The market view: LPs and GPs

There appears to be strong indication in the market that LPs are being increasingly driven by ESG issues; for example, there are reports of carried interest being linked to ESG targets.

Globally, some of the largest public funds and pension funds have been actively exploring commitments to buyout and fund managers whose strategies are aligned to climate change and energy transition.  General partners (GPs) are additionally factoring in ESG due diligence in the fund’s decision making. Some of the most prominent GPs in the market already have well established ESG frameworks in place to support their investments and assess ESG risks. LPs in turn have turned their interest to ESG factors, demanding more from their GPs on ESG, including increasingly relying on GPs to provide ESG-specific reporting relevant to the fund.

Many GPs are already developing ESG codes to address aspects relevant to their portfolio companies and the sectors in which they operate.  As part of the process, some GPs have engaged ESG experts whether internally and/or externally to ensure that adequate ESG metrics are included in the fund’s disclosure and in management reporting to meet LP demands. 

Not only is implementing ESG seen to be key for new investments, but the tracking and maintenance of ESG policies and metrics are necessary in order to verify the adequacy of and any progress made in the existing portfolio and, in some cases, preparing for an exit prior to divestment. 

The market view: Deal trends

The funds finance market has seen a lot of recent activity in ESG-linked loans some examples of which, taken from publicly available information is set out below.

  • ING’s sustainability improvement capital call facility to Singapore-based Quadria Capital Management in 2019
     
  • Standard Chartered and Morgan Stanley financed one of the first sustainable ‘use of proceeds’ fund financing loans with KKR’s Global Impact Fund in 2020. KKR will use proceeds to bridge investments in companies that are providing commercial solutions for environmental or social problems in line with the United Nations Sustainable Development Goals
     
  • Swedish firm EQT has an ESG-linked fund level bridge facility with an upper level of €5bn, backed by BNP Paribas, SEB and others.

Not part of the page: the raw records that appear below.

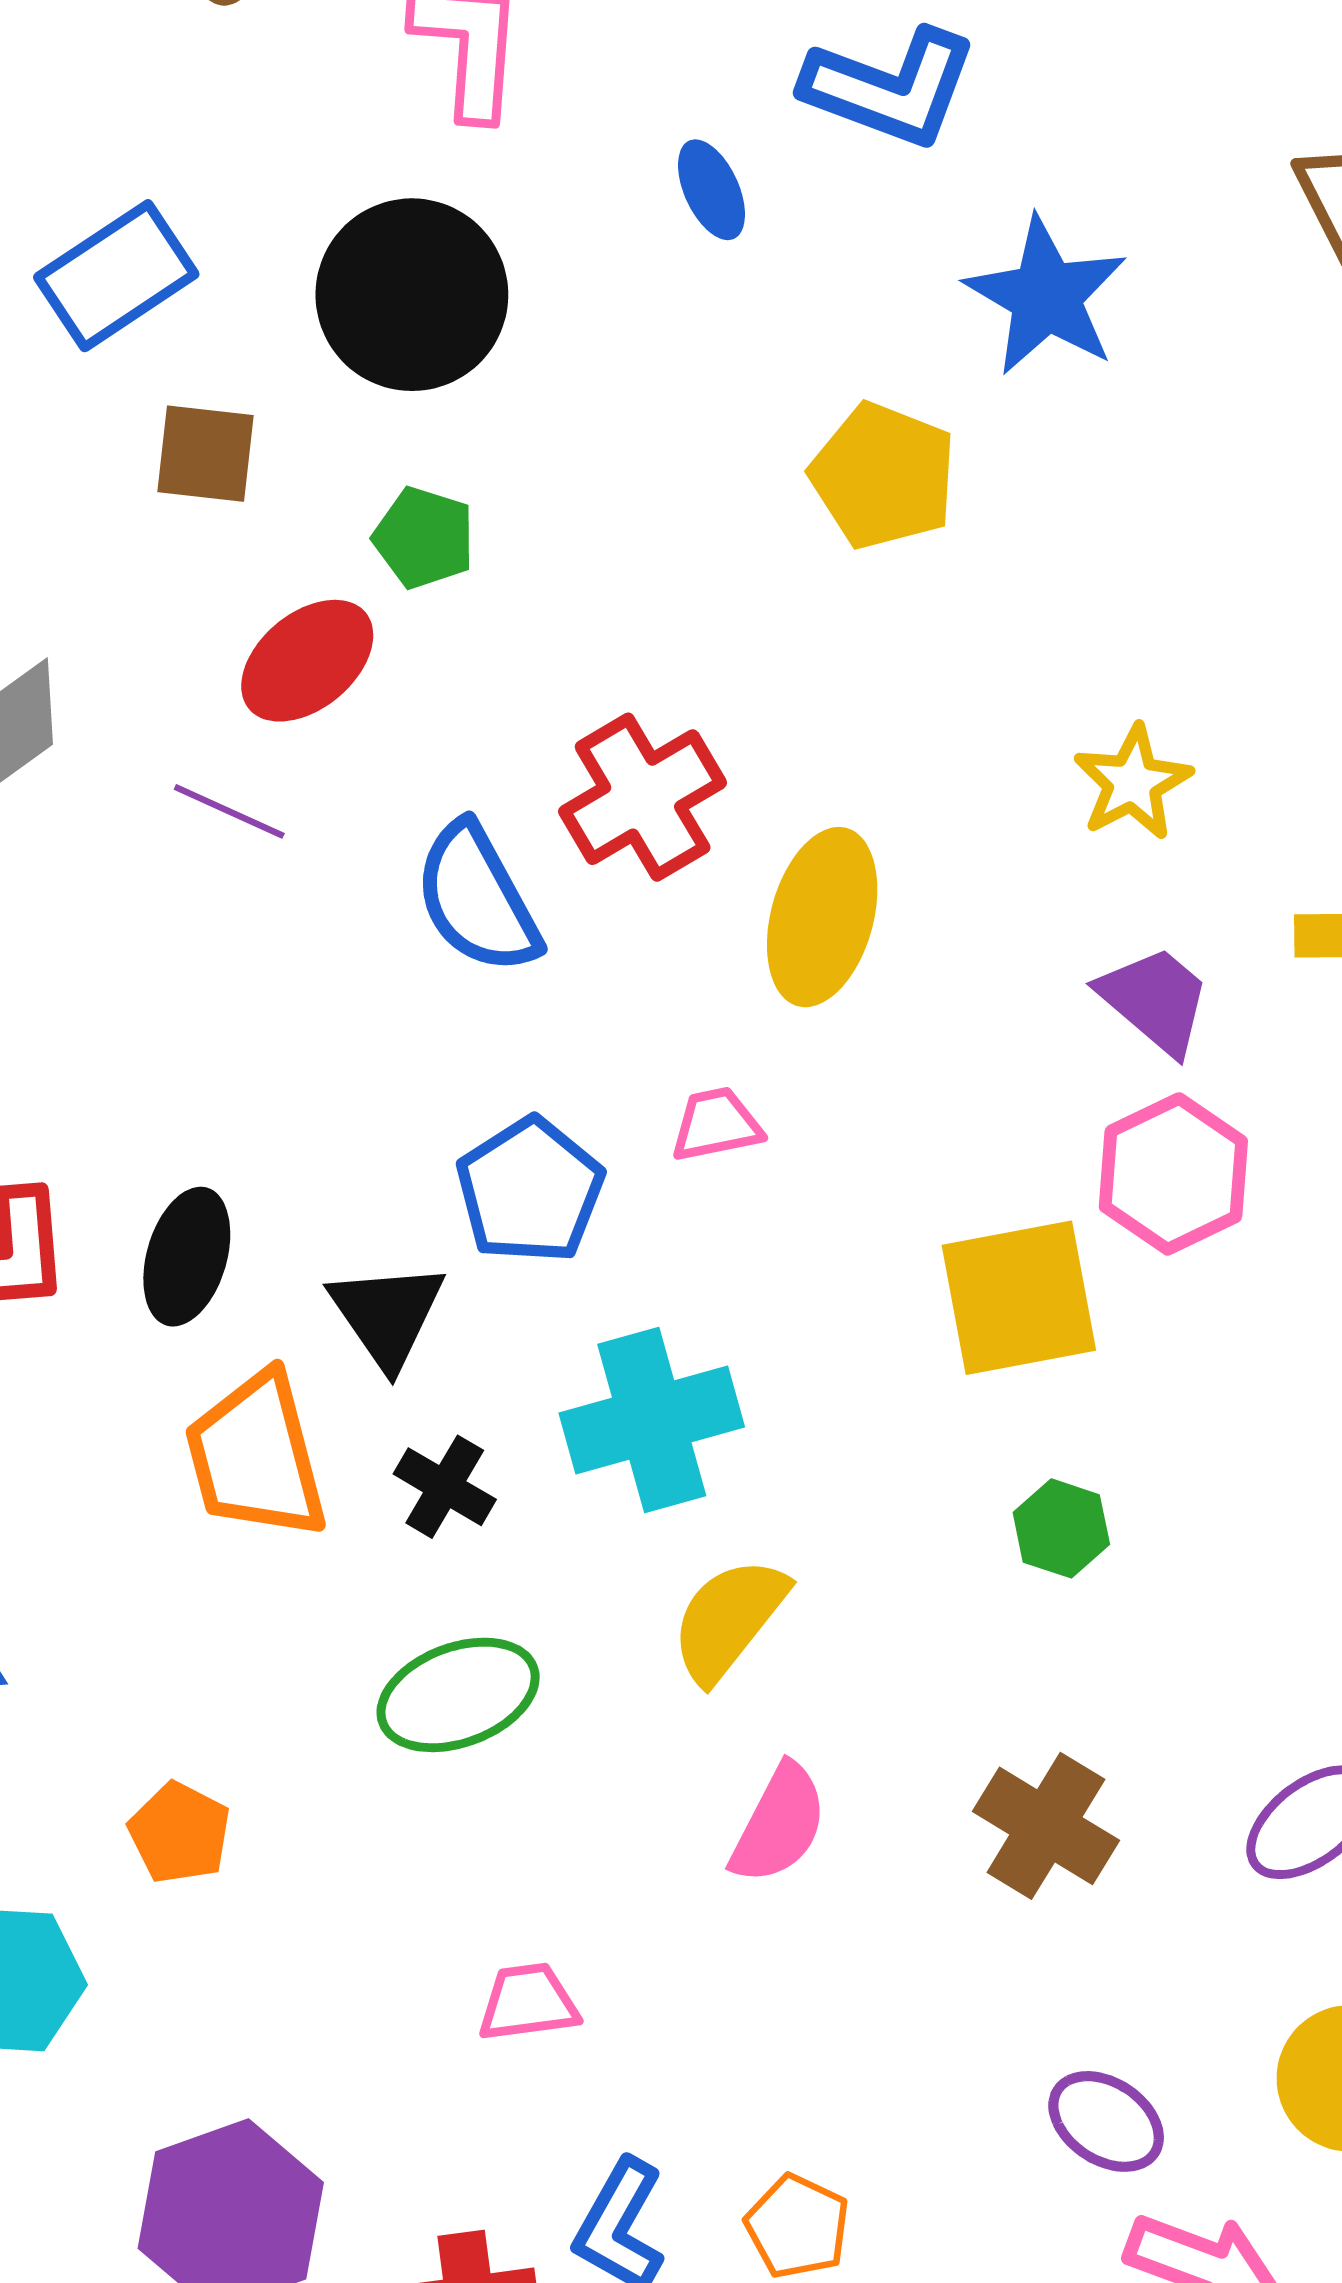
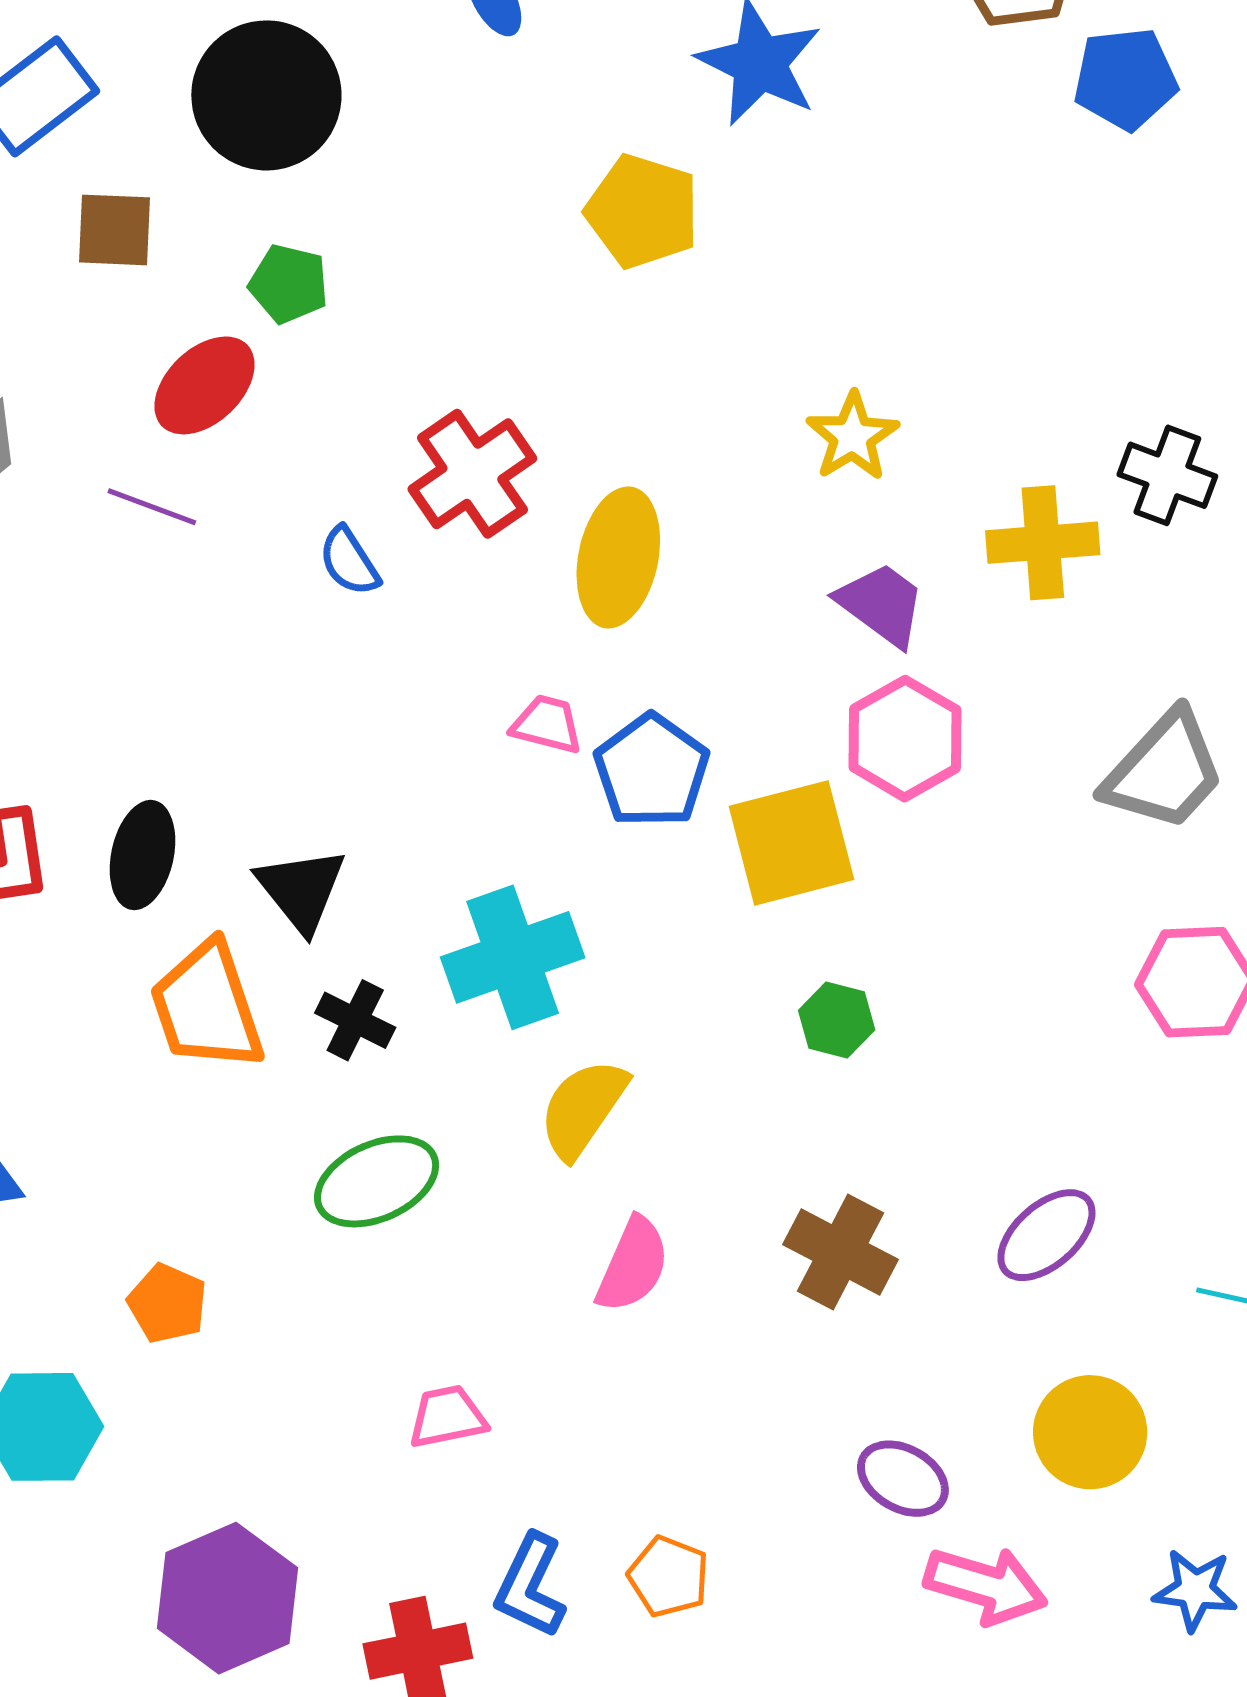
blue semicircle: (477, 899) -> (349, 561), size x0.6
pink trapezoid: (716, 1125) -> (547, 724), turned 30
blue pentagon: (530, 1190) -> (652, 771), moved

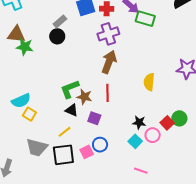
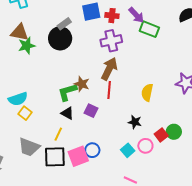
black circle: (57, 36) -> (60, 38), size x1.5
green star: (25, 47) -> (27, 46), turned -30
red line: (108, 93) -> (109, 90), moved
brown star: (84, 97) -> (82, 84), moved
purple square: (94, 118) -> (91, 111), moved
black star: (139, 122) -> (135, 122), moved
yellow line: (65, 132) -> (58, 134), turned -32
pink square: (87, 152) -> (78, 156), size x1.5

The facility is intended to improve portfolio companies' ESG performance by linking sustainability objectives to financial incentives
     
  • Carlyle launched a €2.3 bn ESG-linked umbrella debt facility in Sept 2021 with targets that include getting 100% of its majority-owned companies to disclose carbon emissions footprint data, achieving 30% board diversity across its majority-owned portfolio companies over the next three years and improving governance by providing ESG-competent board training for all Carlyle board directors.

Conclusion

ESG is, and continues to remain, a focal talking point and key consideration in structuring fund finance transactions.  The drivers behind ESG-linked financings derive not only from lenders but also from LPs themselves.  As a result, our view is that ESG-linked funds finance transactions will continue to increase and evolve over time driven both by regulatory changes and investor needs.